In 1883, with Tsuda Sen, his was the first Japanese Christian missionary endeavor to Korea. This was a decade before formal Japanese colonial expansion and appeared to be motivated by a Christian transnational cosmopolitanism. He viewed the foreign mission of Japanese Christians as an extension of "Western" Christian missionary activity in Japan; for him the mission was an "obligation." In 1894 with other Christians he established the Greater Japan Overseas Education Society, a strictly Christian organization. They established Japanese language schools in Korea.
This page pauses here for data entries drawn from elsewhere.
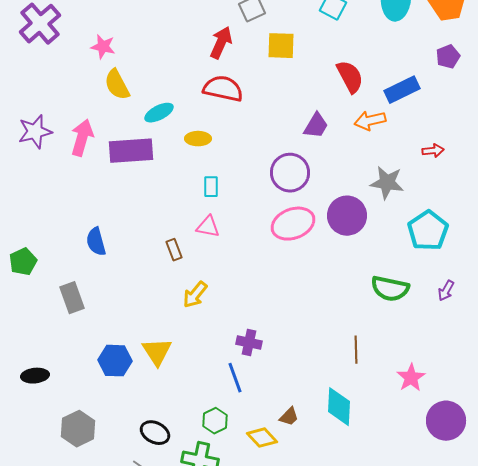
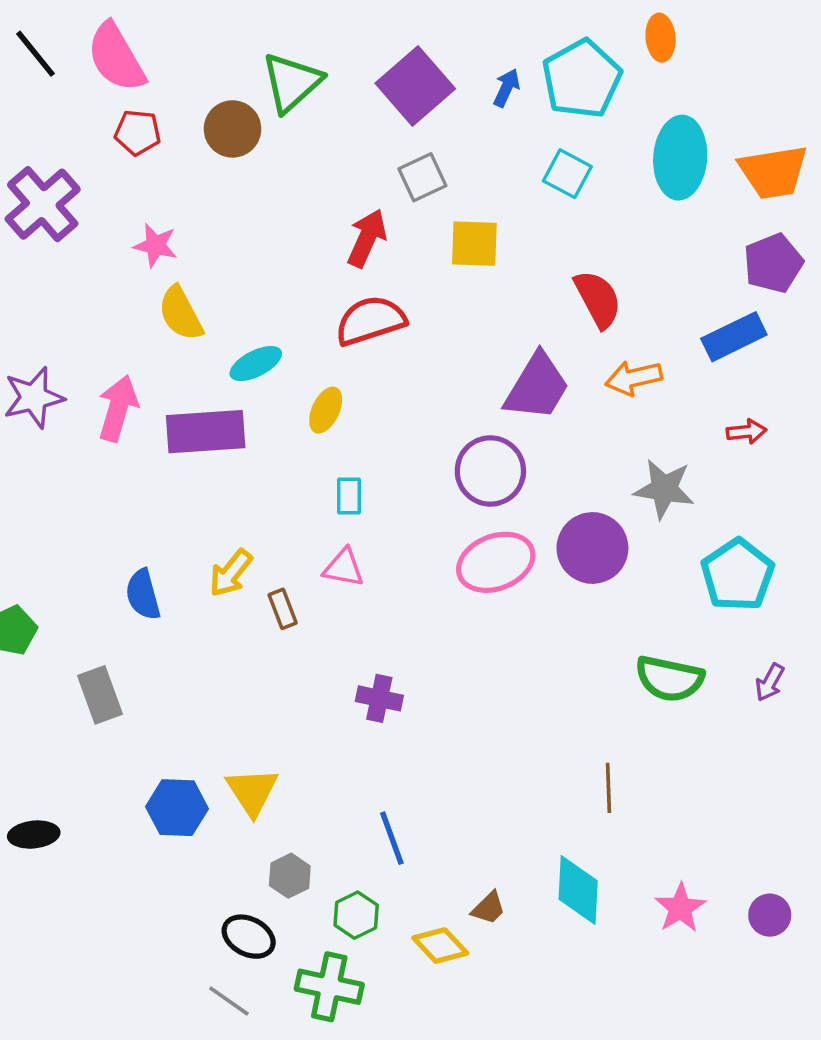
purple pentagon: (448, 57) -> (773, 263), size x1.4
red semicircle: (223, 89) -> (370, 321), turned -30
blue rectangle: (402, 90) -> (734, 337), moved
purple trapezoid: (316, 126) -> (537, 387), size x1.5
yellow ellipse: (198, 139) -> (326, 410), turned -65
yellow arrow: (195, 295) -> (231, 573), moved
purple cross: (249, 343) -> (379, 698), moved
pink star: (411, 378) -> (680, 908), moved
purple circle: (446, 421) -> (770, 915), size x0.6
gray hexagon: (78, 429) -> (290, 876), moved, size x0.7

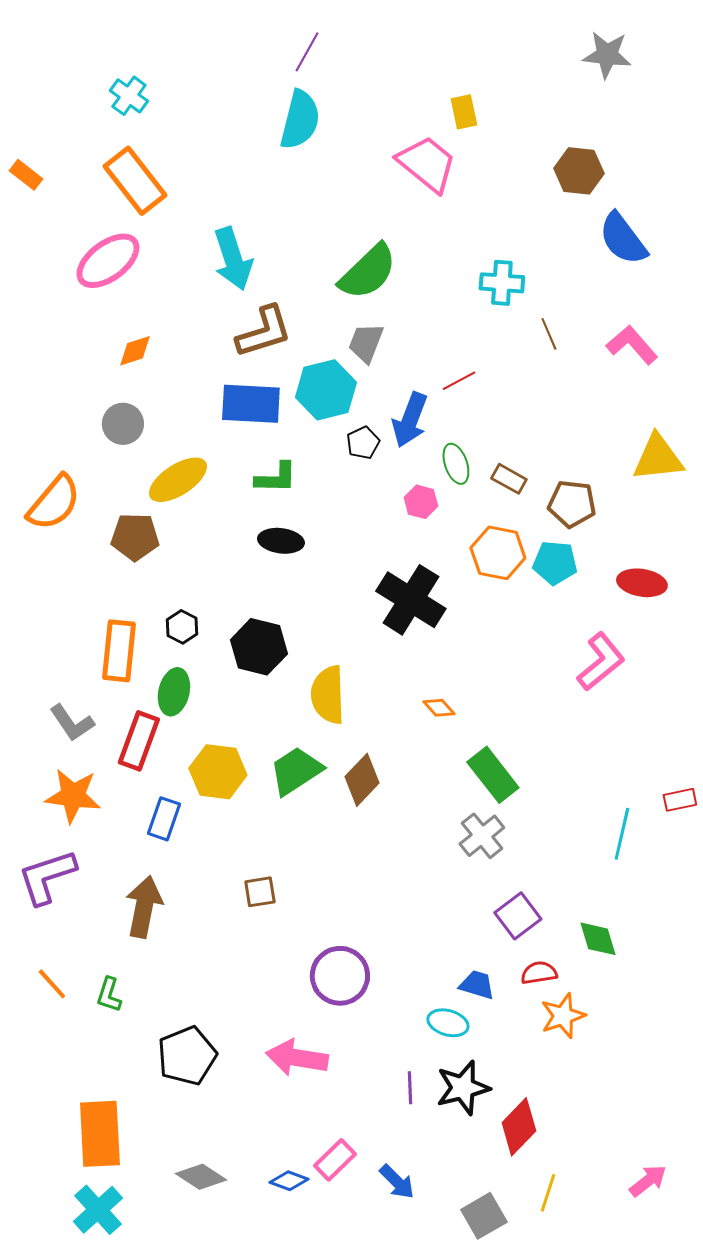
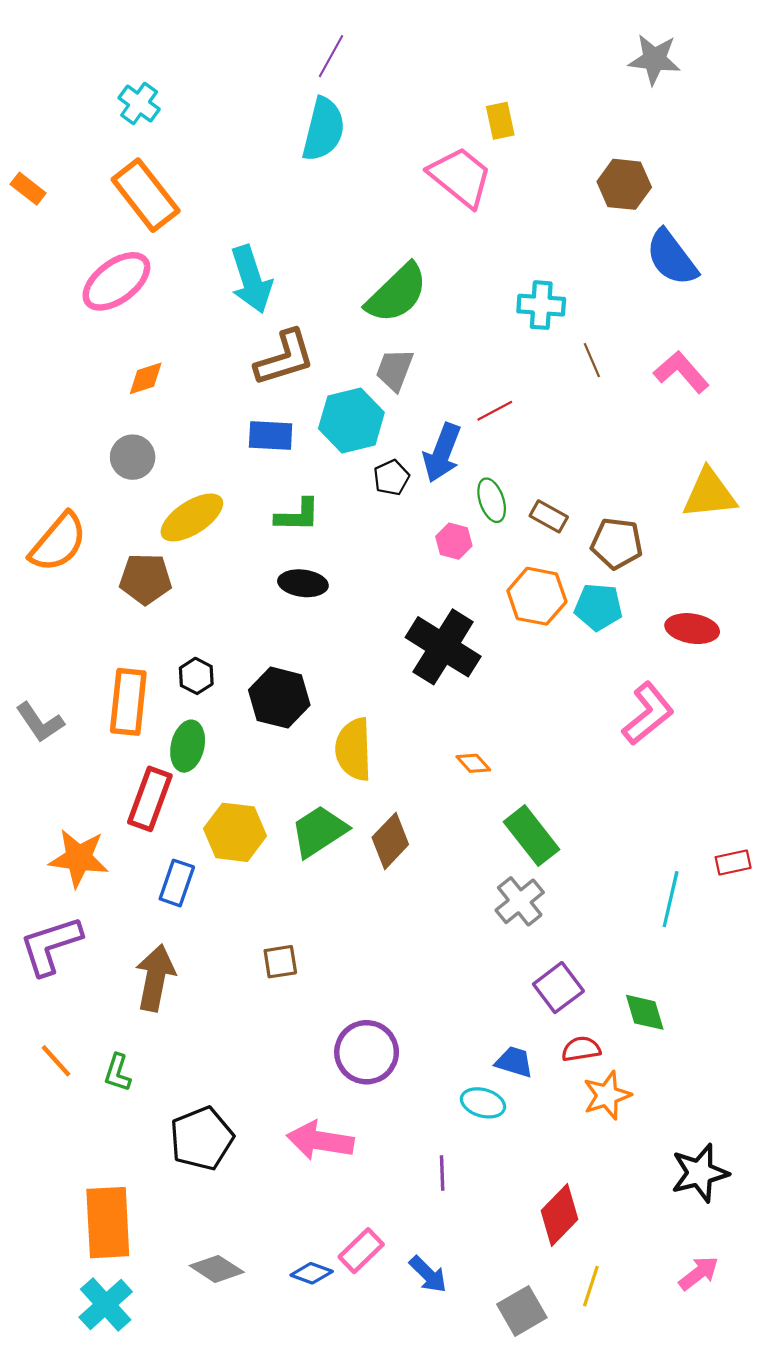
blue rectangle: (251, 404) -> (271, 436), size x0.7
gray L-shape: (72, 723) -> (40, 722), moved
black star: (463, 1088) -> (700, 1173), moved

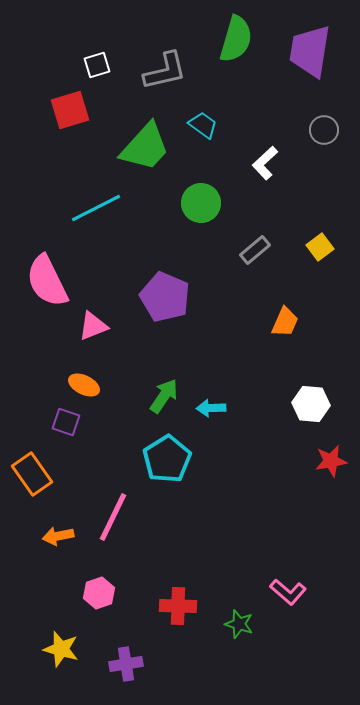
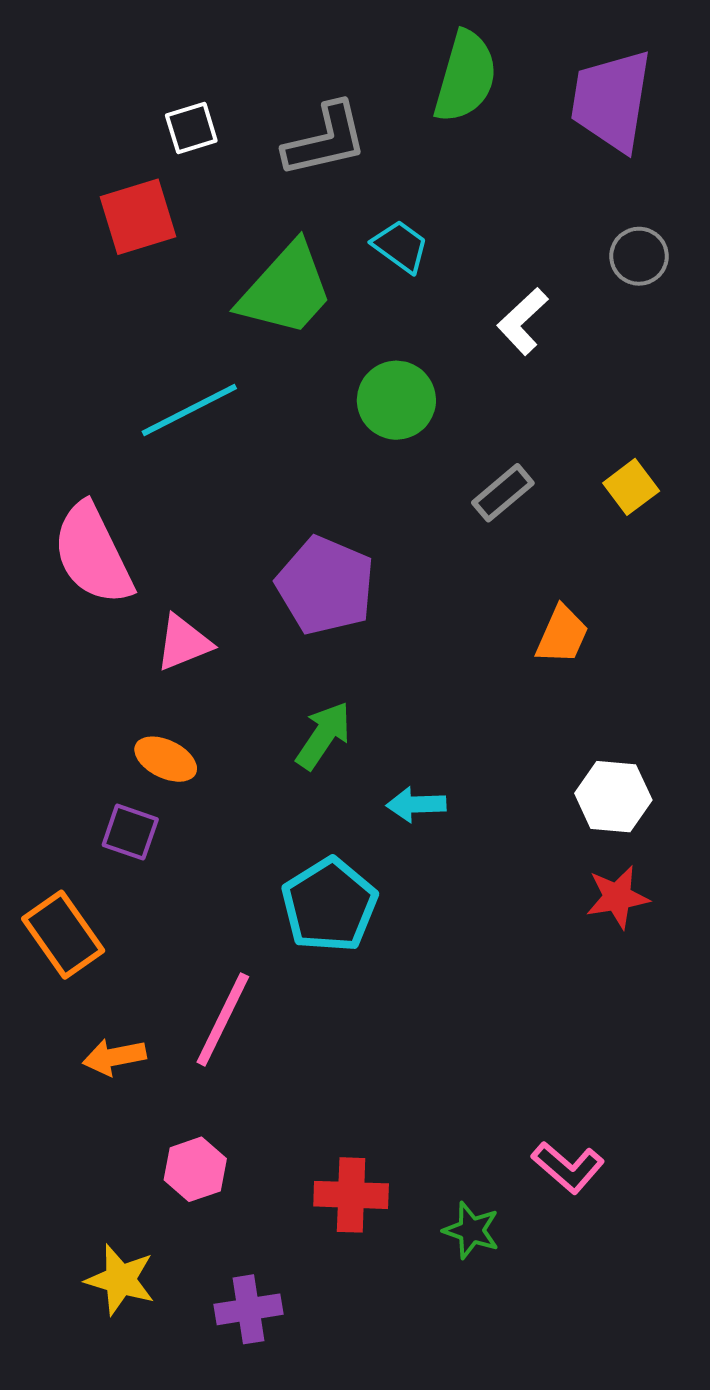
green arrow: (164, 396) -> (323, 735), moved
red star: (331, 461) -> (617, 897), moved

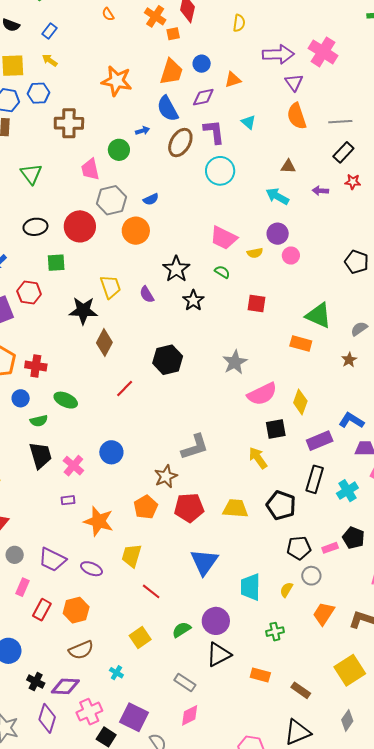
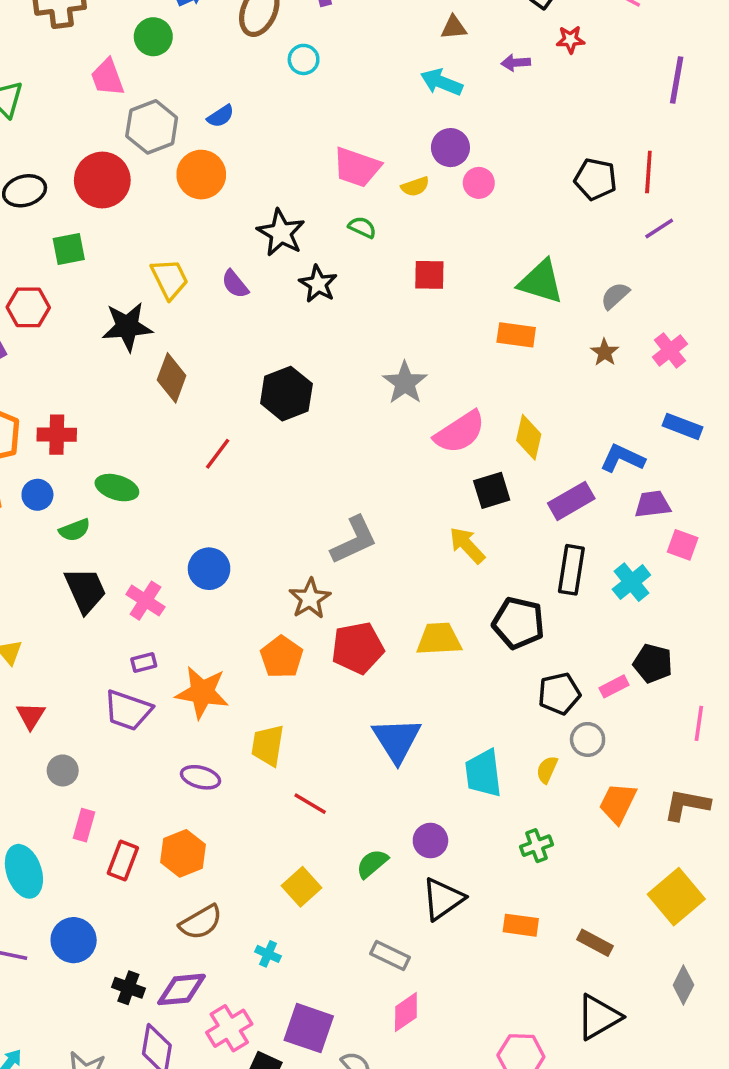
cyan circle: (220, 171) -> (304, 59), moved, size x0.6
purple trapezoid: (52, 560) -> (128, 710), moved
purple circle: (216, 621) -> (430, 841), size x0.7

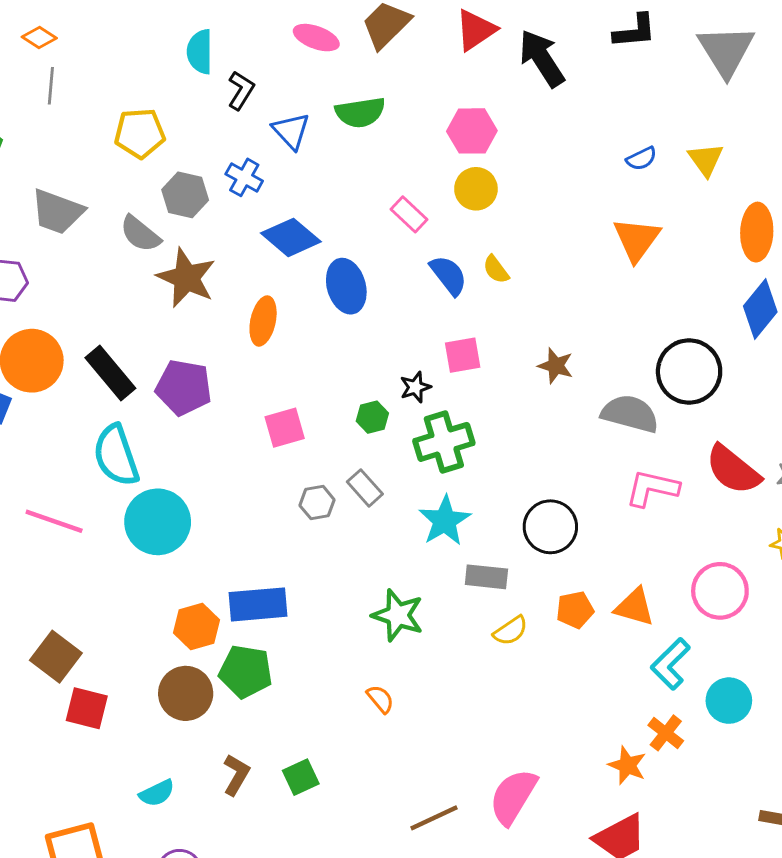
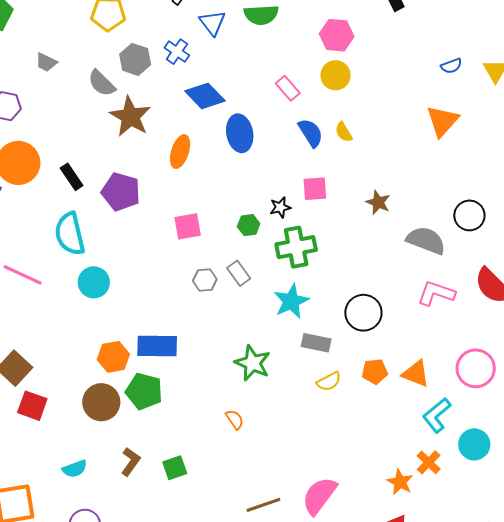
gray trapezoid: (57, 212) -> (46, 62), size x0.6
black circle: (689, 371) -> (469, 215), size x0.7
black rectangle: (110, 373) -> (72, 177), size x0.7
cyan circle: (158, 522) -> (94, 282), size x0.7

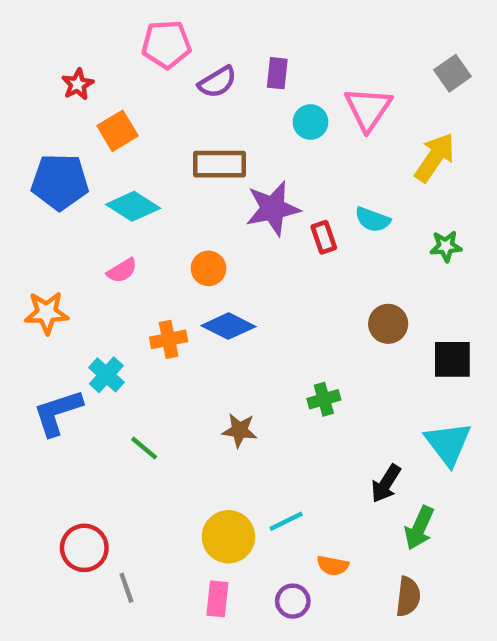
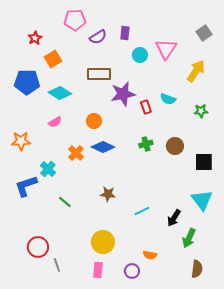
orange cross: (169, 339) -> (76, 153), turned -35
green cross: (324, 399) -> (146, 144), moved
cyan line: (286, 521) -> (142, 211), moved
brown semicircle: (408, 597) -> (197, 269), moved

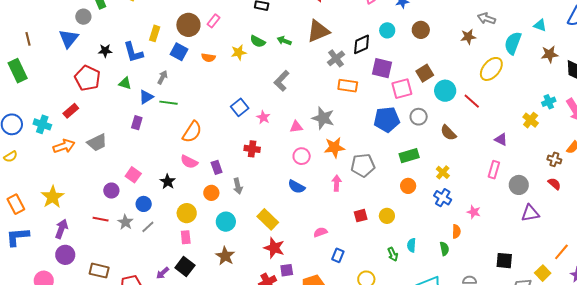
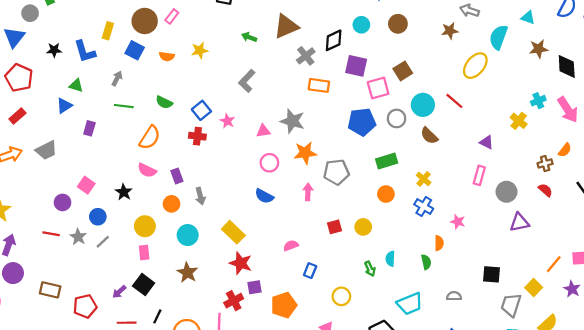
green semicircle: (258, 41) -> (164, 102), moved
red pentagon: (87, 78) -> (19, 78), moved
cyan circle: (445, 91) -> (423, 105), moved
blue triangle: (146, 97) -> (64, 106), moved
red cross: (252, 149) -> (197, 136), moved
brown cross: (554, 159) -> (545, 164), turned -32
Although Christian and educational in mission, "it cannot be denied ...that the establishment of these schools was the cornerstone of Japanese influence in Korea." Later activities went beyond Christian mission, and he actively intervened in Asian politics against political oppression in Asia. He supported Emilio Aquinaldo's Philippine war against the United States and the Mongolian independence movement; in 1918 he criticized the Japanese people for their neglect of Japan's responsibility to improve Asian societies.

He had two sons, Shunro, a pioneer of Japanese science fiction, and Kiyoshi, the founder of the first professional baseball team in Japan.